The suggestion by IrishChieftain to use SPF helped me, so here is a summary of the steps I did:

1.) First, I also received emails in my GMail inbox that I sent from my sever and that got the "This message may not have been sent by..." warning.

2.) Next, I looked at the source of the email inside GMail (clicke the arrow next to the message and select "Display original"). An excerpt from there was:

Received-SPF: fail (google.com: domain of me@mydomain.com does not designate 211.113.37.19 as permitted sender) client-ip=211.113.37.19;

So Google directly told me what to do: Add some SPF records in the DNS of my domain "mydomain.com" to get rid of this warning.
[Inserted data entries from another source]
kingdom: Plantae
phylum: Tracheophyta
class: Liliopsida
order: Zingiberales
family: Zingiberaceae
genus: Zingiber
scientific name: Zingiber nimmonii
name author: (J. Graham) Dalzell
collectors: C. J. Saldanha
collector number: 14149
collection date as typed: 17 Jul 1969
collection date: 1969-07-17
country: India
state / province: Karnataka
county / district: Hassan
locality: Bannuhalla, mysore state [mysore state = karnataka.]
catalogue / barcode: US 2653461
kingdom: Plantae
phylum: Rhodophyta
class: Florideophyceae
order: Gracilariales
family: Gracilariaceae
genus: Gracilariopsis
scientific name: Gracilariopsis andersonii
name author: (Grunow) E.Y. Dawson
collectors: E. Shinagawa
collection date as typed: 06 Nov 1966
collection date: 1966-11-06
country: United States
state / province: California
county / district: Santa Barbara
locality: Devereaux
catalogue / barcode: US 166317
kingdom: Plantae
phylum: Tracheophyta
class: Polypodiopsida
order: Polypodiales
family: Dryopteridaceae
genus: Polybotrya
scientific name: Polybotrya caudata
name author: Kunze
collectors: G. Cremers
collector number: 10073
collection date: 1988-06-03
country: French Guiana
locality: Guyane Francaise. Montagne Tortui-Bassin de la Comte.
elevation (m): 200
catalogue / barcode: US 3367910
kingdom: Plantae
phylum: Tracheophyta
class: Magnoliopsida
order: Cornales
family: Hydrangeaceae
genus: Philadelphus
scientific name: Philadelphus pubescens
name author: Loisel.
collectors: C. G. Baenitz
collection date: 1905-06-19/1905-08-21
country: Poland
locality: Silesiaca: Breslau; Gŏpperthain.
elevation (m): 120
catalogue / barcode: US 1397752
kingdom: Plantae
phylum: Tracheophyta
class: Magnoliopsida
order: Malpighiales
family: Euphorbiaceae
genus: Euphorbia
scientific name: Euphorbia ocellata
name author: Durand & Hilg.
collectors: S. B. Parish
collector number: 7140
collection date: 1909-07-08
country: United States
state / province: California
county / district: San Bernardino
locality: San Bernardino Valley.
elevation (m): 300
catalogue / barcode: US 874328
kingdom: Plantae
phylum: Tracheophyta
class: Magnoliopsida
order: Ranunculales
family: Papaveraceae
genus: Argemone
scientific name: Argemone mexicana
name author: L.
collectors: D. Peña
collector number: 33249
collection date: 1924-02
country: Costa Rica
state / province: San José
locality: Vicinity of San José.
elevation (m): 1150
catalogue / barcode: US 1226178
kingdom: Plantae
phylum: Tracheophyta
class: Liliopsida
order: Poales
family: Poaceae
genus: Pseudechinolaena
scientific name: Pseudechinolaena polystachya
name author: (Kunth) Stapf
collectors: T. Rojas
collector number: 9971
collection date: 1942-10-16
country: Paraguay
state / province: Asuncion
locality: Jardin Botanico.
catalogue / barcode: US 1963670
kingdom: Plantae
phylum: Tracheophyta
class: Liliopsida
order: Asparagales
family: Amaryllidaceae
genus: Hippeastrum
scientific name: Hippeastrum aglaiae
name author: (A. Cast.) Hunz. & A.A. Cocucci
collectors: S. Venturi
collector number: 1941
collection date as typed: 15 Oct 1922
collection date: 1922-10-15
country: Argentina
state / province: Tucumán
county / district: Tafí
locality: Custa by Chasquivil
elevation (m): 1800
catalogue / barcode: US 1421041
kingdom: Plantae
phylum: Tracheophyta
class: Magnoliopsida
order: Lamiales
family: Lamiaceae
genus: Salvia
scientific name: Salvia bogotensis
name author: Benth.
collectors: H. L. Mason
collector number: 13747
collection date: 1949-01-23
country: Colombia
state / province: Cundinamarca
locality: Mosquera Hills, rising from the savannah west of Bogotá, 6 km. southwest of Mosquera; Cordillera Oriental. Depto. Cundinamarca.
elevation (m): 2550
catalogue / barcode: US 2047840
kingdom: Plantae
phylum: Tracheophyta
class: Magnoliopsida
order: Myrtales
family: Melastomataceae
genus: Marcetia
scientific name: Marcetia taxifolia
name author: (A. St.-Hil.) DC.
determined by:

3.) Therefore I logged into the control panel of my DNS provider and added two TXT records, something like this:

*.mydomain.com. 180 v=spf1 +a +mx ip4:211.113.37.19 -all
mydomain.com. 180 v=spf1 +a +mx ip4:211.113.37.19 -all

Please note that I entered each line in three separate fields:

  • One field for *.mydomain.com.
  • One field for 180 (the TTL, 3 minutes in my example)
  • One field for v=spf1 +a +mx ip4:211.113.37.19 -all

4.) After that, I waited some time and tried to resend. This succeeded. Google now shows in the original:

Received-SPF: pass (google.com: domain of Received-SPF: pass (google.com: domain of [email protected] designates 211.113.37.19 as permitted sender) client-ip=211.113.37.19;

Please note that I choose the SPF version since the mail server is on a different machine as the web server, so I could not perform the other solution as Mulmot wrote.